Why Kompass?

Robotic navigation isn’t about perfecting a single component; it is about architecting a system that survives contact with the real world.

While metric navigation has matured, deploying robots extensively in dynamic environments remains an unsolved challenge. As highlighted by the ICRA BARN Challenges, static pipelines fail when faced with the unpredictability of the physical world:

“A single stand-alone approach that is able to address all variety of obstacle configurations all together is still out of our reach.”Lessons from The 3rd BARN Challenge (ICRA 2024)

Kompass was built to fill this gap. Unlike existing solutions that rely on rigid behavior trees, Kompass is an event-driven, GPU-native stack designed for maximum adaptability and hardware efficiency.

1. True Adaptive Navigation (Event-Driven Core)

Kompass adheres to open event-driven software standards, allowing the navigation stack to reconfigure itself on the fly.

  • Dynamic Response: The stack adapts not just to internal robot states (like Battery Low), but to external world events (e.g., “Crowd Detected” or “Entering Warehouse”).

  • Context-Aware Control: You can configure the system to use a Pure Pursuit controller on open roads, switch to DWA indoors, and fallback to a precise docking controller, all triggered by environmental context.

  • Simplified Logic: Unlike complex Behavior Trees that can become unmanageable, Kompass allows you to define clean, event-based transitions and fallback behaviors for every component.

2. High-Performance & Vendor-Agnostic GPU Acceleration

Kompass is engineered for speed, utilizing C++ for core algorithms and multi-threading for CPU tasks.
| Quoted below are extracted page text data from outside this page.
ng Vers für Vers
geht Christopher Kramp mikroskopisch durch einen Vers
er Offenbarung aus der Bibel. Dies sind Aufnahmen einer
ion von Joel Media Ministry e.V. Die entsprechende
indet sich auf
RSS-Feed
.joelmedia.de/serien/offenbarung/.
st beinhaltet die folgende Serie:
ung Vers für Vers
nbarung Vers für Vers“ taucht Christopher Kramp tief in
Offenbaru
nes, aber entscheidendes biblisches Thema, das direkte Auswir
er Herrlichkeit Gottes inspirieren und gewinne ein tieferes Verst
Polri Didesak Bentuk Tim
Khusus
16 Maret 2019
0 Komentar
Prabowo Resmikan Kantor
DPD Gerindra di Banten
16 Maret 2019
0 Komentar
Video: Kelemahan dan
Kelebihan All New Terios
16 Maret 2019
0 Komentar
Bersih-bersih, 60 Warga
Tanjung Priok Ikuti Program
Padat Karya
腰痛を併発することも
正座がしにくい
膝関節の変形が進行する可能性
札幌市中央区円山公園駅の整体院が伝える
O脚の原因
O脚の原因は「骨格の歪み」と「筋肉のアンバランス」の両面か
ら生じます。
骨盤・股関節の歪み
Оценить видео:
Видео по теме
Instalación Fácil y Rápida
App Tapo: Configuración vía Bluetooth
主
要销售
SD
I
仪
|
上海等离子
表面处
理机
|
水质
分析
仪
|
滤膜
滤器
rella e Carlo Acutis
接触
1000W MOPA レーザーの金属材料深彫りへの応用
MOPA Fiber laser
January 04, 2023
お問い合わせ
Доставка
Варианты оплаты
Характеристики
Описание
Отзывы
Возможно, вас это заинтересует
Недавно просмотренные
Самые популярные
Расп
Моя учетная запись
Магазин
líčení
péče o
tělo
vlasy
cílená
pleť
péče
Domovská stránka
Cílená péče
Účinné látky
However, its standout feature is its approach to hardware acceleration.

  • SYCL-Based Architecture: Kompass is the first navigation framework to support cross-GPU acceleration.

  • Hardware Freedom: Unlike CUDA-locked solutions, Kompass runs natively on Nvidia, AMD, Intel and other integrated GPUs/APUs without device-specific hacks.

  • Parallel Power: Compute-heavy tasks like path planning, control, and map updates are offloaded to the GPU, freeing up your CPU for high-level logic.

3. ML Models as First-Class Citizens

Because Kompass is event-driven, it can directly utilize the outputs of Machine Learning models to drive behavior.

  • Neuro-Symbolic Control: Use an object detection model to trigger a controller switch (e.g., switching to Human-Aware TEB when people are detected).

  • VLM Integration: Use Vision Language Models to answer abstract queries (e.g., “Am I indoors or outdoors?”) and fundamentally alter the robot’s planning strategy based on the answer.

  • Deep Integration: See our tutorial on using Vision Tracking with EmbodiedAgents to see this in action.

4. Pythonic Simplicity, ROS Compatible

We bridge the gap between high-performance C++ and developer-friendly Python.

  • One-Script Configuration: Using Sugarcoat🍬, you can configure a sophisticated, multi-fallback navigation system in a single, readable Python script.

  • Clean Architecture: Core algorithms (Kompass Core) are decoupled from ROS wrappers. This ensures that upgrading ROS distributions (or switching middleware) doesn’t break your underlying navigation logic.

  • Extensible: The modular design allows the community to easily plug in new planners or controllers in Python for prototyping or C++ for production.